#### RECORDS TO USE

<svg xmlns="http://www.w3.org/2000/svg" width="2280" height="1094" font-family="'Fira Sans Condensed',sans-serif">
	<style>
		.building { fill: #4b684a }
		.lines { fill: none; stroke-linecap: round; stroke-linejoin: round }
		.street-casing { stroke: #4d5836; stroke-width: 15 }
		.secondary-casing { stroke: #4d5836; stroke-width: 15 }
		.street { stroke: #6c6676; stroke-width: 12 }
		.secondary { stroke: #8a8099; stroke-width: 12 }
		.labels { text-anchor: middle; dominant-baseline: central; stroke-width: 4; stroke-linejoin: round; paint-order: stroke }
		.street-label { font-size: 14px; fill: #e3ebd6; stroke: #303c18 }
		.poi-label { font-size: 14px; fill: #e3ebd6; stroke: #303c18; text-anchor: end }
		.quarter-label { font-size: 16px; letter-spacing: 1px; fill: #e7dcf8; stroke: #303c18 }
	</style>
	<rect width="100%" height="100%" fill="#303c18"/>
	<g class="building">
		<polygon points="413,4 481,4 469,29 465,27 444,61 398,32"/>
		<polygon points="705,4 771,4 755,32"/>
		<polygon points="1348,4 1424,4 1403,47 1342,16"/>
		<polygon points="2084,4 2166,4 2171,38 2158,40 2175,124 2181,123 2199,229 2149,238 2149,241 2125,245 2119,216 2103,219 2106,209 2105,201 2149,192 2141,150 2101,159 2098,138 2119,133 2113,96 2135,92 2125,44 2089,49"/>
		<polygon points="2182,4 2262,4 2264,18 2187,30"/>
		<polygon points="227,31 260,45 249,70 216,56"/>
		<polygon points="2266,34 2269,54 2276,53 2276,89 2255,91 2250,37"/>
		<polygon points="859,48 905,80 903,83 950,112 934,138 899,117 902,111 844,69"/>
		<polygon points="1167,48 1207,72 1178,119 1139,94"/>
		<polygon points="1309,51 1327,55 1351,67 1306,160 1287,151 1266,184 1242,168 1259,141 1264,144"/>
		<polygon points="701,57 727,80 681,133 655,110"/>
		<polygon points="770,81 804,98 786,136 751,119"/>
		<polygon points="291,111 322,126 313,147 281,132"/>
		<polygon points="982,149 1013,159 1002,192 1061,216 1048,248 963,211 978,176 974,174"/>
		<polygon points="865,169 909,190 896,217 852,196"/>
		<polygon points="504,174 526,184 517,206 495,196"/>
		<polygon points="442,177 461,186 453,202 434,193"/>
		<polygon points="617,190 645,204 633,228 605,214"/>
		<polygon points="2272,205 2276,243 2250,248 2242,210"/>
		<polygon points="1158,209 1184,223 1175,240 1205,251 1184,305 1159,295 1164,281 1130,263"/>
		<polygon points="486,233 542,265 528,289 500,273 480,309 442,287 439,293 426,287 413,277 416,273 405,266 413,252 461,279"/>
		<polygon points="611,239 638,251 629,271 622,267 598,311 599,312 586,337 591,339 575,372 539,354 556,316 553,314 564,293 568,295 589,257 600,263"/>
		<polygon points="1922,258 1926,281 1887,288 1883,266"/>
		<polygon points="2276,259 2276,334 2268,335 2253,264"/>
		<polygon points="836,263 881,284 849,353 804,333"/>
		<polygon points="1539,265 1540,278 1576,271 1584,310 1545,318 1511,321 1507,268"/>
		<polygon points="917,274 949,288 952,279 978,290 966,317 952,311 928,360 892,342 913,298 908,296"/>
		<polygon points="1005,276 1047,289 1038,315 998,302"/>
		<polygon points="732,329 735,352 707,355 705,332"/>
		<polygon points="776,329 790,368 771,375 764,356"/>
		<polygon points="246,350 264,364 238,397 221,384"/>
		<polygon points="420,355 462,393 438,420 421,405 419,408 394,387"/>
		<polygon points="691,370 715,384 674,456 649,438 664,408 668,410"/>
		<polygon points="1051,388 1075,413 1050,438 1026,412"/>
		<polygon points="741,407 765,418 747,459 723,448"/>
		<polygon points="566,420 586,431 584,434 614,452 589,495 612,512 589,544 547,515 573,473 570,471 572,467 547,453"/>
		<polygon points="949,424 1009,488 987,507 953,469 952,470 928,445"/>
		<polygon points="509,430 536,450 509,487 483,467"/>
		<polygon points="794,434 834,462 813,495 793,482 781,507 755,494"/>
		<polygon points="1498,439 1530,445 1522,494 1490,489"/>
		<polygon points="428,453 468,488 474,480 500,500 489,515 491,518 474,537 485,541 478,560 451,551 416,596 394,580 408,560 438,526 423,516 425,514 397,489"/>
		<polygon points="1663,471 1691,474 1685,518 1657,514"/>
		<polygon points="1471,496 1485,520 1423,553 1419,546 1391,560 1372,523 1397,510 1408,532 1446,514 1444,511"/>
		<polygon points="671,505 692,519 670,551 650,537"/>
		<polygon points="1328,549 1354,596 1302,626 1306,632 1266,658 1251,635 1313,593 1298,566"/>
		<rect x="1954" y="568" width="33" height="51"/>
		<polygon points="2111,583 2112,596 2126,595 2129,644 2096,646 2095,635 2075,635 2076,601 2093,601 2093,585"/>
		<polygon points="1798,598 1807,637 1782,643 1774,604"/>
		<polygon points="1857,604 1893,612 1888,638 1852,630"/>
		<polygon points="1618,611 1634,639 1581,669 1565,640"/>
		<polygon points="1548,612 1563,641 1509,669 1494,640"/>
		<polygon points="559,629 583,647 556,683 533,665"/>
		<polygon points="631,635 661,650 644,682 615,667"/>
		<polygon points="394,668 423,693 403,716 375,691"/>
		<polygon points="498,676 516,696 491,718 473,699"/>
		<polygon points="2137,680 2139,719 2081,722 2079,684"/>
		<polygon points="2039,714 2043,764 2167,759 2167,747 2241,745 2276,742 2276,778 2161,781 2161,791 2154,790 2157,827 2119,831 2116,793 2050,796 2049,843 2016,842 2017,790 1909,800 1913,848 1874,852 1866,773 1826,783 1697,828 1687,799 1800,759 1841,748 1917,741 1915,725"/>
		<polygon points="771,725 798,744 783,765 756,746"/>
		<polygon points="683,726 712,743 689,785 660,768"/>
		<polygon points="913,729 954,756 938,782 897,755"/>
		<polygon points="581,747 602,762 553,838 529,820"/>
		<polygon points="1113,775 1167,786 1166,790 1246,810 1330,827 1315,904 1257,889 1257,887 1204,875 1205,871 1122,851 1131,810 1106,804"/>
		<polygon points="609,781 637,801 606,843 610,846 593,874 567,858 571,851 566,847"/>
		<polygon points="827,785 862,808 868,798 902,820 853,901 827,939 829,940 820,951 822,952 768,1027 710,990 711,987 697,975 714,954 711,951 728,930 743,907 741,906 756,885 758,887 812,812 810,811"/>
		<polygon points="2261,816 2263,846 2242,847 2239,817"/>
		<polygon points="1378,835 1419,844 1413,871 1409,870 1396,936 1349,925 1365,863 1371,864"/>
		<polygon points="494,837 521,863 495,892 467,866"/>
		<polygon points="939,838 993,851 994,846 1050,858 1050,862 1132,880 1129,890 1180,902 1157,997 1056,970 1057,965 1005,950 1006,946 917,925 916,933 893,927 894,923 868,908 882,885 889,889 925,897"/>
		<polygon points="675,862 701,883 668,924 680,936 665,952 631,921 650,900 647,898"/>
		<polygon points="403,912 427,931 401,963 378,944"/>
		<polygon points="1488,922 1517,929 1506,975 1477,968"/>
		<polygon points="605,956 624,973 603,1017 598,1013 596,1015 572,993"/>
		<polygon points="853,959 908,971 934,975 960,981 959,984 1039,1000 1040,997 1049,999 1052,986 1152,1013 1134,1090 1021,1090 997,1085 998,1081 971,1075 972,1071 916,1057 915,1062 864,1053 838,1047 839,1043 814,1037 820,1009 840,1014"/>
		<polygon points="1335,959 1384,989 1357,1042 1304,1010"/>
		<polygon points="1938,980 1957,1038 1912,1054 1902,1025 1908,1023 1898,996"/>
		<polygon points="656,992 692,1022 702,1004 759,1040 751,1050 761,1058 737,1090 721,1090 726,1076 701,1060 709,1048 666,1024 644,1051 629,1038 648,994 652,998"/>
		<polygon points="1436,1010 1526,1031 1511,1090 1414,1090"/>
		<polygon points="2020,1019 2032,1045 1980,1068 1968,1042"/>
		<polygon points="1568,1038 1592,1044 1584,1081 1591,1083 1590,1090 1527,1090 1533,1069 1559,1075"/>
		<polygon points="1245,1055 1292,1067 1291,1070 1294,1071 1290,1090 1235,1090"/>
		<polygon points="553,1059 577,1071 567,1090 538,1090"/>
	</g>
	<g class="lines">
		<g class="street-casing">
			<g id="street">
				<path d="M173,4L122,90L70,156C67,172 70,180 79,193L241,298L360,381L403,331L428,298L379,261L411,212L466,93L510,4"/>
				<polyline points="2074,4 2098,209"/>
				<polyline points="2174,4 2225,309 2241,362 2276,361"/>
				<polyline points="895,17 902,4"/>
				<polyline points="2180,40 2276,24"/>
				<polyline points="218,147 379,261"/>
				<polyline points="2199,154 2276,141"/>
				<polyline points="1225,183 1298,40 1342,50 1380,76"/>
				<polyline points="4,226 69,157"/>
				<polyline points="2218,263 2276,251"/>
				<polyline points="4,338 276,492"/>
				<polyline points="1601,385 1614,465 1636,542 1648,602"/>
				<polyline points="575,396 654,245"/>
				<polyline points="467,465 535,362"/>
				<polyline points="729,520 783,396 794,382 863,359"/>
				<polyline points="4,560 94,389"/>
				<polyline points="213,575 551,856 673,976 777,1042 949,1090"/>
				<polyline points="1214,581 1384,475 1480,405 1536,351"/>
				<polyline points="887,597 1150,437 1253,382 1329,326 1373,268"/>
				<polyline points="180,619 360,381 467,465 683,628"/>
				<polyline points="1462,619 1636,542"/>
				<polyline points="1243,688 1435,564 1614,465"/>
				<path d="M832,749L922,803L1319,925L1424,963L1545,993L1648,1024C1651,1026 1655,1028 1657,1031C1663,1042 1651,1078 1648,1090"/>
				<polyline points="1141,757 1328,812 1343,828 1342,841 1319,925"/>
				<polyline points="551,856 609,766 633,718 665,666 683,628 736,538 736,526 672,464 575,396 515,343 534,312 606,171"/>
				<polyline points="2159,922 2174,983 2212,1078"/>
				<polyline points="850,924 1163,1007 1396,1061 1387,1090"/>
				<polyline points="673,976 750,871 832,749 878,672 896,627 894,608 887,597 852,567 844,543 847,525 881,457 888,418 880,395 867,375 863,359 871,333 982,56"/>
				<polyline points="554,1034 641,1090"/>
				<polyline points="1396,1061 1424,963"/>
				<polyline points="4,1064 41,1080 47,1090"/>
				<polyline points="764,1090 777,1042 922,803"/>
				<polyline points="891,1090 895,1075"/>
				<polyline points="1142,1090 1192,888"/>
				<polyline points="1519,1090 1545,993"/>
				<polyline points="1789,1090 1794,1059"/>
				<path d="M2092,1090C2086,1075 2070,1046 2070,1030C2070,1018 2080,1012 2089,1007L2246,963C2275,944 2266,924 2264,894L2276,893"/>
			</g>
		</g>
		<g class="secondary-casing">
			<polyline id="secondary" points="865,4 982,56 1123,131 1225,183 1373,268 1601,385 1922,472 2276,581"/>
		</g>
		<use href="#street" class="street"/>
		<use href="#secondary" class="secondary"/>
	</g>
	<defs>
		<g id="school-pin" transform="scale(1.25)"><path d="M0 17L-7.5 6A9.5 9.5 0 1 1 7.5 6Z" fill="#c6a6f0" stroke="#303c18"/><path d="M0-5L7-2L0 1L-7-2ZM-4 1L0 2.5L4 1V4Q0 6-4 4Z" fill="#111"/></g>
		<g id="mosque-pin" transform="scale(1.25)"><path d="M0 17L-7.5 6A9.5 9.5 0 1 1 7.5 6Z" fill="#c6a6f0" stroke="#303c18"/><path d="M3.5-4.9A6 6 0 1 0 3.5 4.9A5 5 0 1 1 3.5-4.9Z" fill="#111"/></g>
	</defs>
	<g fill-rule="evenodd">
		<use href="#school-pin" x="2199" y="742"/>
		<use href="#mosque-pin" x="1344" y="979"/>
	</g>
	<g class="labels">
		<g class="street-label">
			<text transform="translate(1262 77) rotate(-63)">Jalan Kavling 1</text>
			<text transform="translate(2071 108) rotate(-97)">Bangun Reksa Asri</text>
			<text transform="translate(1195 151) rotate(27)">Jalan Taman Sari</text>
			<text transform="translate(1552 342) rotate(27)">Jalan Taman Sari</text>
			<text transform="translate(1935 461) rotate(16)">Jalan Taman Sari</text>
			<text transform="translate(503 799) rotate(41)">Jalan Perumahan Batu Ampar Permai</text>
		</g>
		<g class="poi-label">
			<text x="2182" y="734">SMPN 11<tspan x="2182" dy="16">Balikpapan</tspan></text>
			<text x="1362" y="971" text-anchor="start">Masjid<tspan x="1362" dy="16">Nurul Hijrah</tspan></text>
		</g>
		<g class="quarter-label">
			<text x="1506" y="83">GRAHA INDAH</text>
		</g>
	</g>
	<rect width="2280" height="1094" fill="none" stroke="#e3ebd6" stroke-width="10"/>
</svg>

########

YOUR OBJECTIVE
If a line of the entries above holds "lines", count it, then report the total alone.

SOLUTION FOR THIS EXERCISE
2